49 - Agent public – Avance sur frais de déplacement et de mission – Principe de prescription biennale des demandes de répétition d’indus adressés aux agents – Erreur de droit – Annulation.

L'article 37-1 de la loi du 12 avril 2000 relative aux droits des citoyens dans leurs relations avec les administrations dispose que les répétitions d’indus effectués par les personnes publiques en matière de rémunération de leurs agents sont enfermées dans un délai de deux années à compter du premier jour du mois suivant celui de la date de mise en paiement du versement erroné, y compris lorsque ces créances ont pour origine une décision créatrice de droits irrégulière devenue définitive. C’est la règle de la prescription biennale.

En l’espèce, suivant en cela l’argumentation de l’agent bénéficiaire d’une avance sur frais de déplacement et de mission, une cour administrative d’appel a jugé que l’administration ne pouvait pas répéter cette avance car cette répétition était couverte par la prescription biennale.

Pour annuler l’arrêt, le Conseil d’État relève que la prescription biennale ne s’applique pas aux sommes en cause qui ne sont pas des « rémunérations » au sens et pour l’application des dispositions précitée de la loi du 12 avril 2000, lesquelles à raison de leur caractère dérogatoire sont nécessairement de droit étroit.

(09 novembre 2023, ministre des armées, n° 469144)

 

50 - Société de biens immobiliers de droit américain – Mise à disposition gratuite d’un bien à titre de résidence principale aux parents de l’un de ses associés – Mise à disposition par ces derniers au profit d’un employé d’entretien de ce bien d’une partie de celui-ci comme avantage en nature – Opération de caractère lucratif – Qualification juridique inexacte des faits – Annulation.

Le litige concernait une société de droit américain dont le siège est en Californie, à raison de son assujettissement à l’impôt sur les sociétés par voie d’évaluation d’office.

Le Conseil d’État rappelle tout d’abord que, saisi d'un litige portant sur le traitement fiscal d'une opération impliquant une société de droit étranger, il incombe au juge fiscal d'identifier, au regard de l'ensemble des caractéristiques de cette société et du droit qui en régit la constitution et le fonctionnement, à quel type de société de droit français est assimilable la société de droit étranger. Ensuite, il détermine le régime applicable à l'opération litigieuse au regard de la loi fiscale française.

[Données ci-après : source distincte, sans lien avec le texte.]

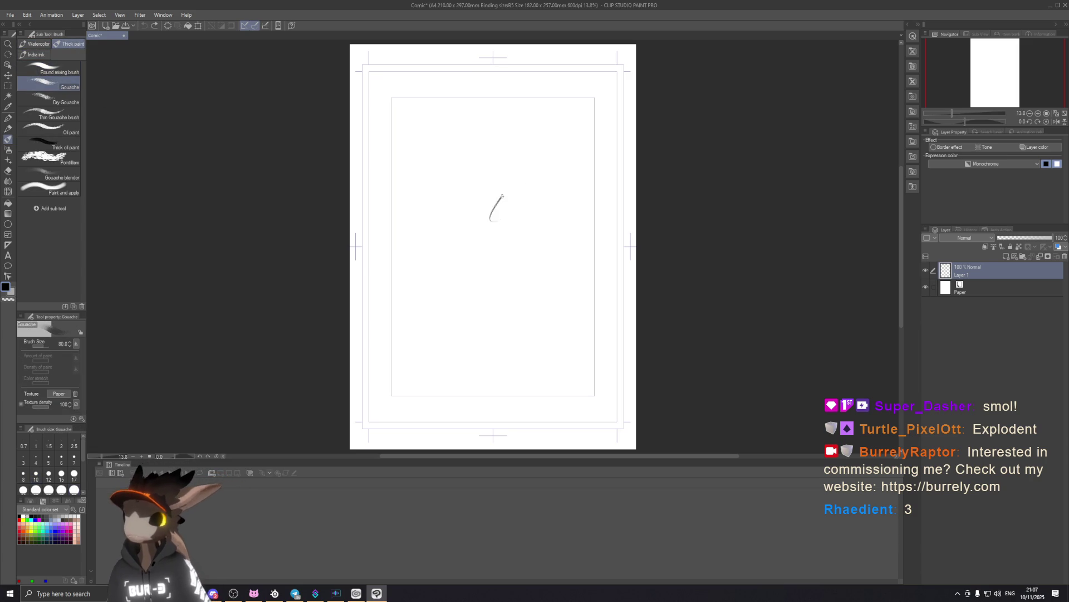
key(Delete)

Sur le fond, l’administration fiscale, confirmée par les juges du fond, a estimé que la société  se livrait à une exploitation ou à des opérations de caractère lucratif, relevant en particulier pour cela qu’elle était propriétaire d'un ensemble immobilier et d'une maison et que ces biens immobiliers étaient mis à la disposition gratuite des parents de son associé, ces derniers occupant l'ensemble immobilier à titre de résidence principale et ayant attribué, comme logement de fonction au titre d'un avantage en nature, une maison à leur employé et sa compagne, qui n'étaient ni associés ni en lien de parenté avec les associés. La cour en avait conclu que la société Carmejane LLC était passible de l'impôt sur les sociétés en France, dès lors que, compte tenu de son objet social, qui inclut notamment l'achat, la location et la revente de biens immobiliers, la mise à disposition à titre gracieux de tels biens au profit des parents de son dirigeant ainsi que de tiers, devait être regardée comme une opération de caractère lucratif au sens et pour l'application du 1 de l'article 206 du CGI.

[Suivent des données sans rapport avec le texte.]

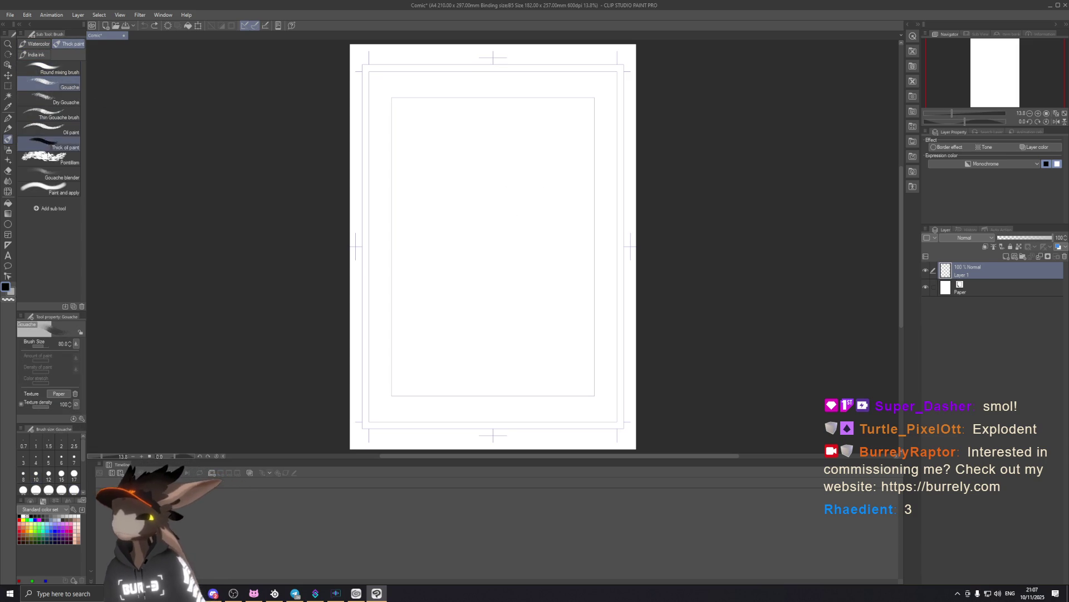
click(53, 177)
key(Delete)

Le Conseil d’État annule cet arrêt  pour avoir inexactement qualifié les faits au plan juridique car « la mise à disposition à titre gratuit par une société de biens immobiliers aux parents de son associé à titre de résidence principale ne saurait caractériser, par elle-même, une activité lucrative, sans qu'ait d'incidence à cet égard la circonstance que ces derniers mettent à leur tour à la disposition de leur salarié chargé d'entretenir la propriété et d'assurer son gardiennage, à titre d'avantage en nature, une partie des biens en cause. »

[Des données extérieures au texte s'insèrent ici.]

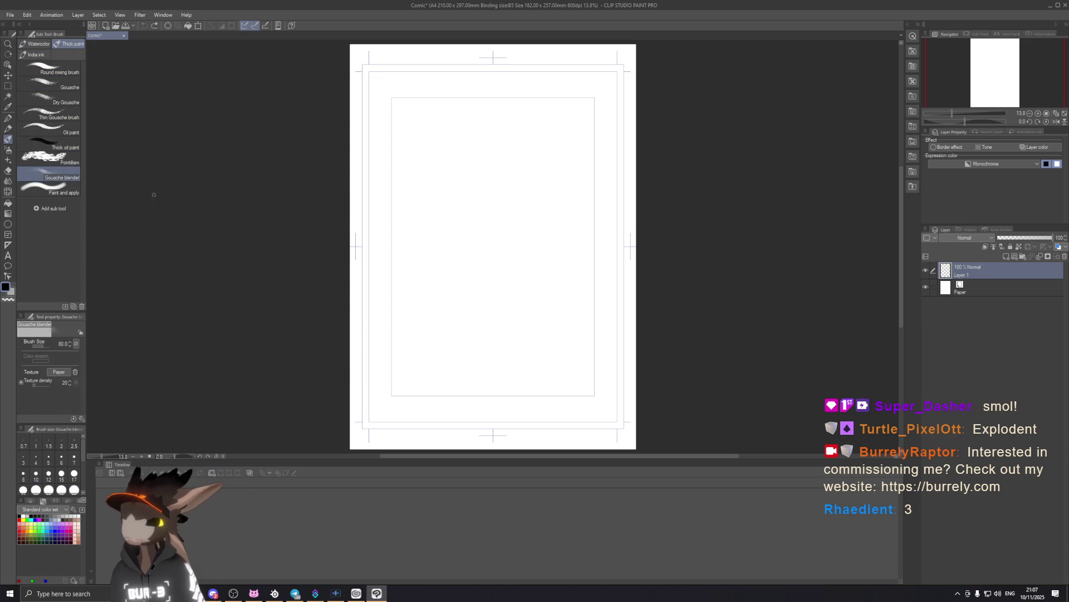
click(64, 189)
mouse_move(445, 175)
mouse_down()
mouse_move(432, 188)
mouse_move(486, 308)
mouse_up()
key(Delete)
click(64, 132)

(13 novembre 2023, Société Carmejane LLC, n° 465852)

 

51 - Impôt sur les sociétés - Provisions pour dépréciation de stocks – Provisions pour créances douteuses – Déduction refusée – Annulation - Rejet.

Une société, membre du groupe fiscalement intégré dont la requérante est la mère, exerce un négoce de visserie et de boulonnerie comprenant un très grand nombre d’articles différents. Elle a déduit de ses résultats une provision pour dépréciation de stocks et une provision pour créances douteuses qui n’ont pas été admises par l’administration fiscale.

Par un arrêt infirmatif, la cour administrative d’appel, saisi par la contribuable a accordé les dégrèvements d’impôts qu’elle sollicitait.

Le ministre des finances, de l’économie…se pourvoit, en vain, en cassation de cet arrêt.

La déduction fiscale pour dépréciation de stocks se réalise lorsqu’une entreprise constate que tout ou partie des matières ou produits qu'elle possède en stock a, à la date de clôture de l'exercice, une valeur probable de réalisation inférieure au prix de revient.

Cette dépréciation doit normalement être calculée par articles ou catégories d’articles en stock concernés. En l’espèce, la cour est approuvée d’avoir jugé que les différentes variétés de boulons et de vis constituant le fonds de ces stocks, subissaient, du fait d’une rotation lente, une dépréciation homogène sans qu’il soit besoin de spécifier cette dépréciation par type ou catégorie de pièces correspondant aux références figurant en catalogue, opération qui ne serait, ici, ni utile ni raisonnable en vue d’une utilisation statistique. Si le ministre faisait valoir qu’il convenait de tenir compte, en toute rigueur statistique, du réapprovisionnement de certaines références ayant fait, à la suite du constat de leur faible rotation, l'objet de provisions inscrites au cours de la même année, ce qui aurait révélé le caractère vicié dans son principe de la méthode statistique adoptée par la société, la cour a pu, sans erreur de droit, estimer que ceci ne concernait, le cas échéant, qu’un très petit nombre de pièces et qu’il incombait à l’administration de remettre en cause les provisions constituées à raison des seuls produits pour lesquels pouvait être établie l'incohérence des pratiques de cette société. Enfin, il est jugé que la circonstance que les produits dont les références avaient fait l'objet de provisions étaient vendus à un prix excédant la valeur moyenne unitaire nette de ces articles en comptabilité n'était pas, par elle-même, de nature à invalider la méthode statistique adoptée par la société.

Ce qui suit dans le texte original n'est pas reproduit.